Cada época ha encontrado sus propias formas de canalizar el sufrimiento: rituales de paso, códigos de honor, tradiciones comunitarias, disciplinas espirituales. La diferencia radical de nuestro tiempo es que se han fragmentado los marcos tradicionales de contención emocional. Las instituciones que durante siglos ofrecieron sentido —como la familia y la comunidad religiosa— se han vaciado de contenido o han desaparecido.
Los jóvenes navegan en un océano de estímulos contradictorios sin brújula moral. Habitamos una soledad hecha de máscaras y silencios, de violencias contenidas que estallan sin aviso.
Los datos de la Organización Mundial de la Salud confirman lo evidente: uno de cada siete adolescentes padece algún trastorno mental. Sin embargo, estas cifras no alcanzan a mostrar la complejidad del problema. La psique juvenil actual se debate entre extremos: hiperconectividad que aísla, sobreinformación que confunde, aceleración que impide la reflexión.
Nuestro sistema educativo, heredero del positivismo decimonónico, privilegia la transmisión de conocimientos técnicos sobre la formación del carácter.
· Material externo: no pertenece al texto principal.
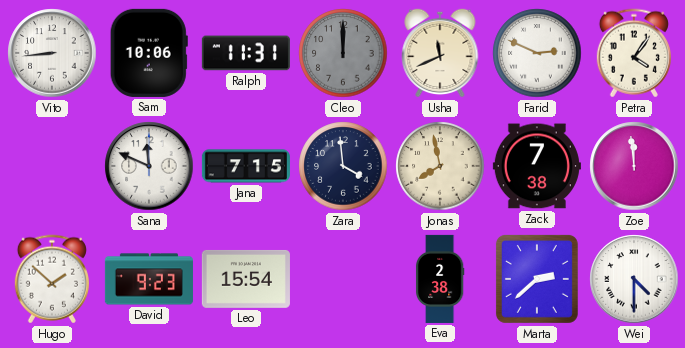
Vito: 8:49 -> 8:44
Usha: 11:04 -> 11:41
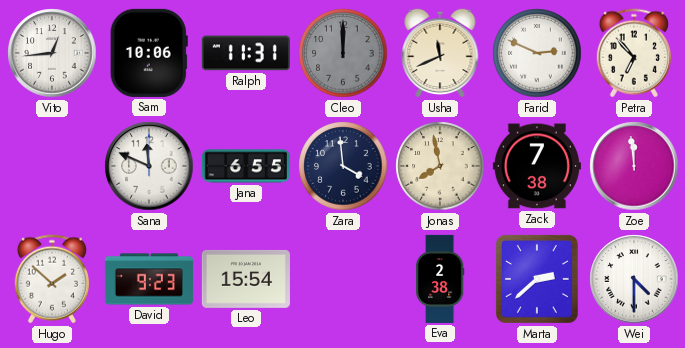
Vito: 8:44 -> 12:44
Petra: 4:06 -> 6:53
Jana: 7:15 -> 6:55
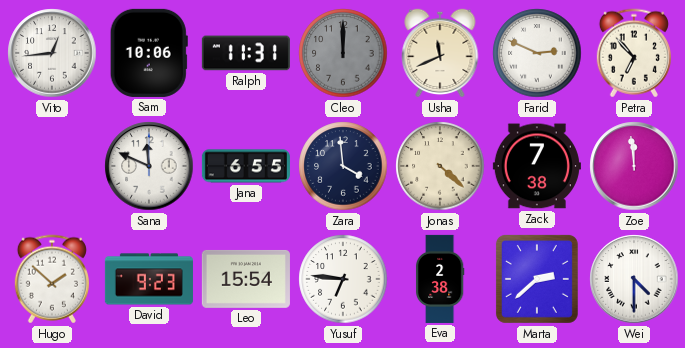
Jonas: 7:58 -> 4:22
Yusuf: none -> 6:46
Enseñamos álgebra y química, historia y literatura, pero raramente abordamos las preguntas fundamentales: ¿quién soy?, ¿cómo me relaciono con mi dolor?, ¿qué hacer con la rabia?, ¿cómo construir vínculos auténticos?
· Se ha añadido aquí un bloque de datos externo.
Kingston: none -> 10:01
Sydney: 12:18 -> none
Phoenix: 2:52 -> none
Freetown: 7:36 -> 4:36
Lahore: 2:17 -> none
La educación no puede limitarse a llenar cabezas vacías de información. Debe formar personas capaces de leer tanto el mundo exterior como su propio mundo interior. Esto implica crear espacios donde los jóvenes puedan nombrar sus emociones sin temor al juicio, explorar su identidad sin presiones externas y experimentar la solidaridad como antídoto contra la soledad. Se trata de humanizar la educación, de devolverle su dimensión ética y afectiva, porque la violencia que llega hasta la muerte comienza en la invisibilidad del sufrimiento no reconocido.
La soledad se vuelve más grave cuando no encuentra formas de expresarse. Los jóvenes agresores raramente son monstruos; son, las más de las veces, víctimas de una sociedad que no supo ver sus señales de auxilio.
En sociedades donde predomina el individualismo, la competencia feroz y la falta de referentes sólidos, los jóvenes quedan expuestos a un vacío moral. La escuela ya no logra ser un espacio de formación ética; la familia, a menudo fragmentada, no siempre acompaña; y los discursos públicos rara vez se orientan a cultivar afectos, empatía y sentido de pertenencia.
Necesitamos adultos que sepan escuchar sin juzgar, instituciones que favorezcan el acompañamiento por encima del castigo y comunidades que reconozcan en la diversidad emocional una riqueza, no una amenaza.
En concreto, no hay otra ruta que la comprensión mutua, la cual comienza por reconocer que, detrás de cada acto de violencia juvenil, hay una demanda desesperada de ser visto, de ser comprendido y de hallar un lugar en el mundo. Solo desde la atención y la contención emocional podemos convertir la soledad en un camino hacia el crecimiento y la resiliencia.
CANDILEJAS
Cada acto violento es una conversación que nunca pudo comenzar.